## QUESTIONS ON THE MATERIAL
1. Summarize the book review in two sentences.
2. Reproduce the book review word for word from "Stories from America’s" to "as a culture.".

Stories from America’s Melting Pot of Cuisine and Culture

Buttermilk Graffiti, by Edward Lee (Amazon / Book Depository)

This says a lot about who we are as a culture now; we care about the person behind the recipes. For us, it is important to know as much about the cook as we do about his or her dishes. Cookbooks are living traditions. They reflect back to us who we are, as individuals, as a culture.

Edward Lee is the child of Korean immigrants in New York City, now his home is Louisville, Kentucky. A chef and owner of several area restaurants, in his cooking Lee explores intersections between what constitutes “American” cuisine and how it’s been influenced by the varied cuisines brought to the country by immigrants, and, interestingly, vice versa. As he puts it:

I’m less interested in what my parents’ food looked like back in the mother country than I am in what happened to it once they’d brought it to Brooklyn and it had to coexist with that of other cultures, when their kimchi had to be made with Jamaican chili powder instead of Korean chile flakes.

In his kitchen, he eschews the traditional and likes to break rules if it means creating a new twist on a staple or achieving a unique flavor. Because of his own background – growing up in New York with heavy Korean influences, followed by his chosen home in the South – he’s constantly looking for those junctions, for what “authenticity” means, how one culture influences and changes another, and what’s lost with assimilation. Buttermilk Graffiti is the result of his travels around the country exploring the vibrant “melting-pot cuisine” that’s developed out of strong regional roots and the inspiration of faraway lands fading from memory.

This is a book that celebrates the uniqueness of American identity. I once had to explain to someone why the Kennedys were American, against insistence that they were Irish, so why do Americans hold them in such high regard? There’s so little concept outside of the US (and I think Canada) of how it’s possible to be Irish-American, Korean-American, whatever-American. I’m not sure Americans themselves realize that, and how special it is, how much it says about us as a people and a culture (current administration aside). This book is a beautiful celebration of how that’s possible, and how much richer we’ve all been made for it.

## DATA RECORDS

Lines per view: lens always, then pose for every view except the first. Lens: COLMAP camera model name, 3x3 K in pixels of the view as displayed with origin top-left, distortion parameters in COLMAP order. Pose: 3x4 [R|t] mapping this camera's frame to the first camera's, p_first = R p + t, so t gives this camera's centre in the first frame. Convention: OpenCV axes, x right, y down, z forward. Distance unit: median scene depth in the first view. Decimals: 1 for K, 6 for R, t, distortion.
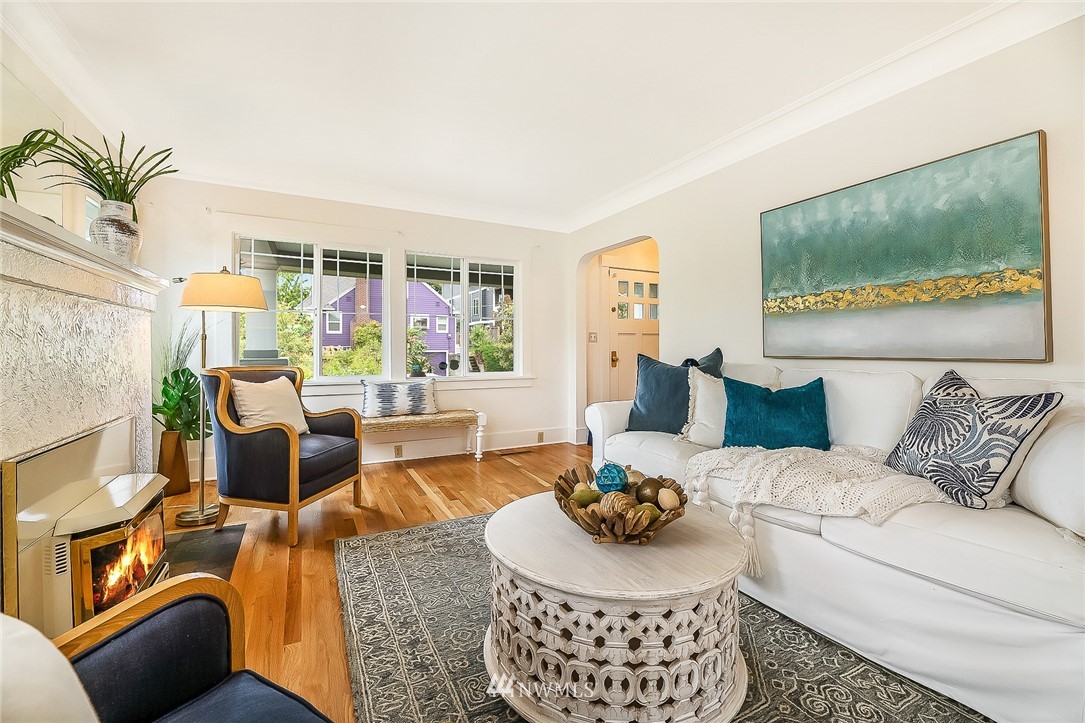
lens RADIAL K [[438.4, 0, 526.4], [0, 438.4, 346.7], [0, 0, 1]] dist [-0.000169, 0.000010]
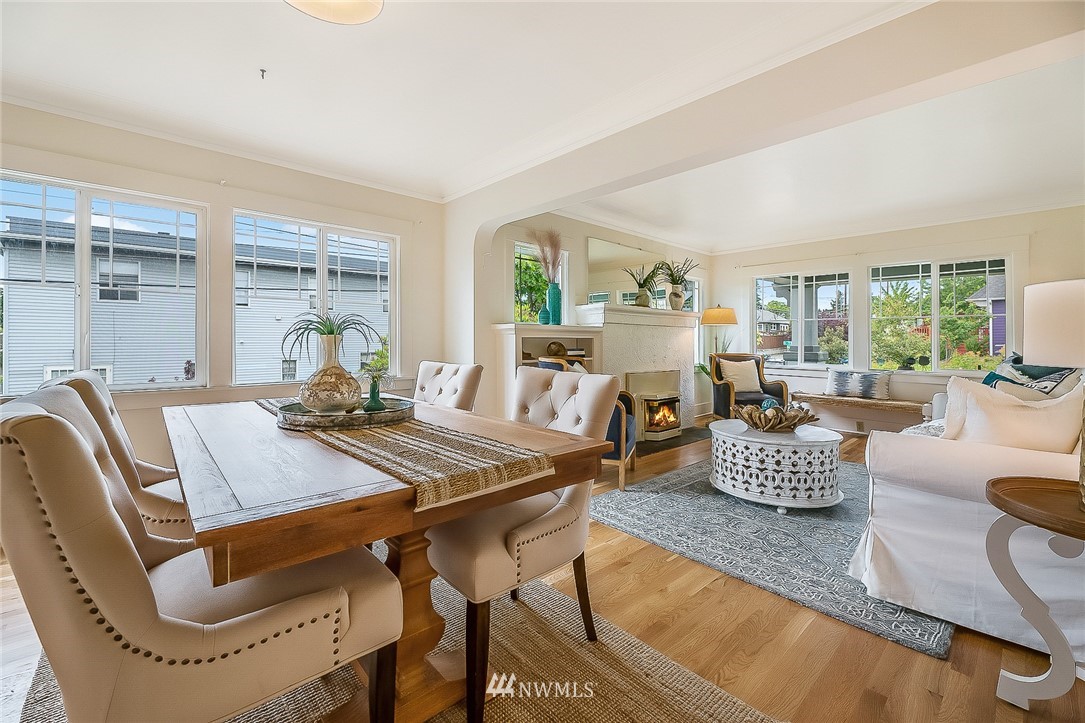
lens RADIAL K [[438.4, 0, 563.6], [0, 438.4, 331.4], [0, 0, 1]] dist [-0.000169, 0.000010]
pose [[0.305546, -0.022260, -0.951917, 1.090899], [-0.005717, 0.999666, -0.025212, 0.001962], [0.952160, 0.013146, 0.305316, -0.337693]]
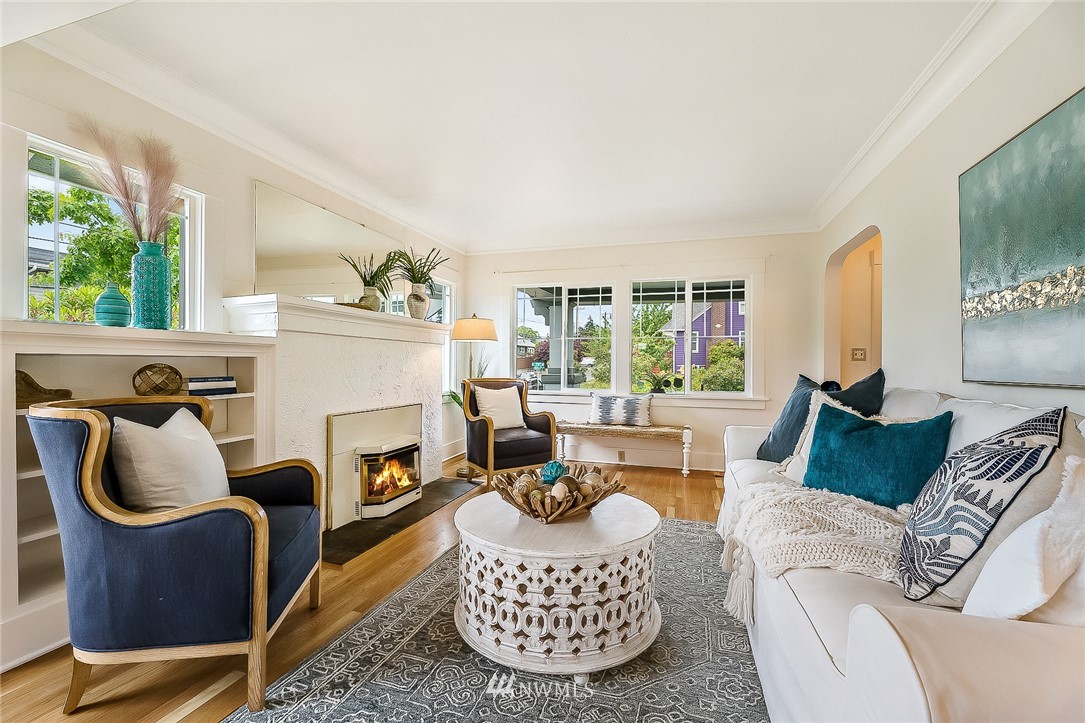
lens RADIAL K [[438.4, 0, 543.5], [0, 438.4, 360.6], [0, 0, 1]] dist [-0.000169, 0.000010]
pose [[0.721603, -0.003399, -0.692299, 0.594066], [-0.003978, 0.999951, -0.009056, -0.001888], [0.692296, 0.009289, 0.721554, 0.044042]]
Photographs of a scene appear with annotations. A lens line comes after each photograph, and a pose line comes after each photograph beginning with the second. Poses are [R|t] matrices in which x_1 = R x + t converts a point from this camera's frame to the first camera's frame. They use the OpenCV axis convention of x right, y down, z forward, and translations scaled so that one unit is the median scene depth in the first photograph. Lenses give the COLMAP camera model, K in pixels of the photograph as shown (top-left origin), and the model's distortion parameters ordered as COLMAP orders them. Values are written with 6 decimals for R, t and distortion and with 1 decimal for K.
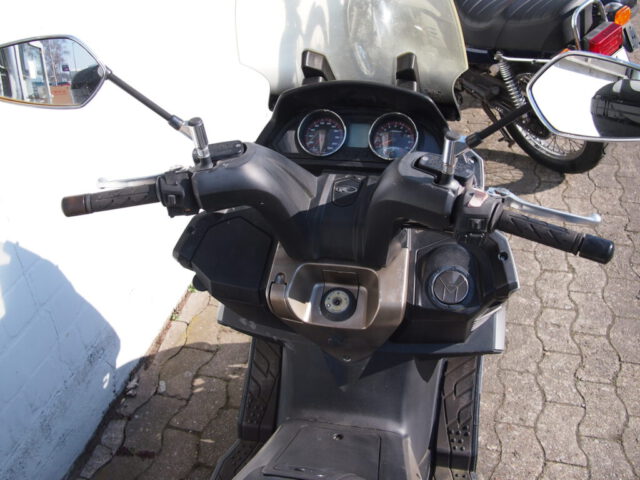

## ANSWERS FOR THE EXERCISE
1. Edward Lee, the child of Korean immigrants in New York City who now lives in Louisville, Kentucky, is a chef whose cooking explores how American cuisine and the cuisines brought by immigrants have influenced each other. His book Buttermilk Graffiti is the result of his travels around the country exploring "melting-pot cuisine," and the review calls it a celebration of the uniqueness of American identity.

2.
Stories from America’s Melting Pot of Cuisine and Culture

Buttermilk Graffiti, by Edward Lee (Amazon / Book Depository)

This says a lot about who we are as a culture now; we care about the person behind the recipes. For us, it is important to know as much about the cook as we do about his or her dishes. Cookbooks are living traditions. They reflect back to us who we are, as individuals, as a culture.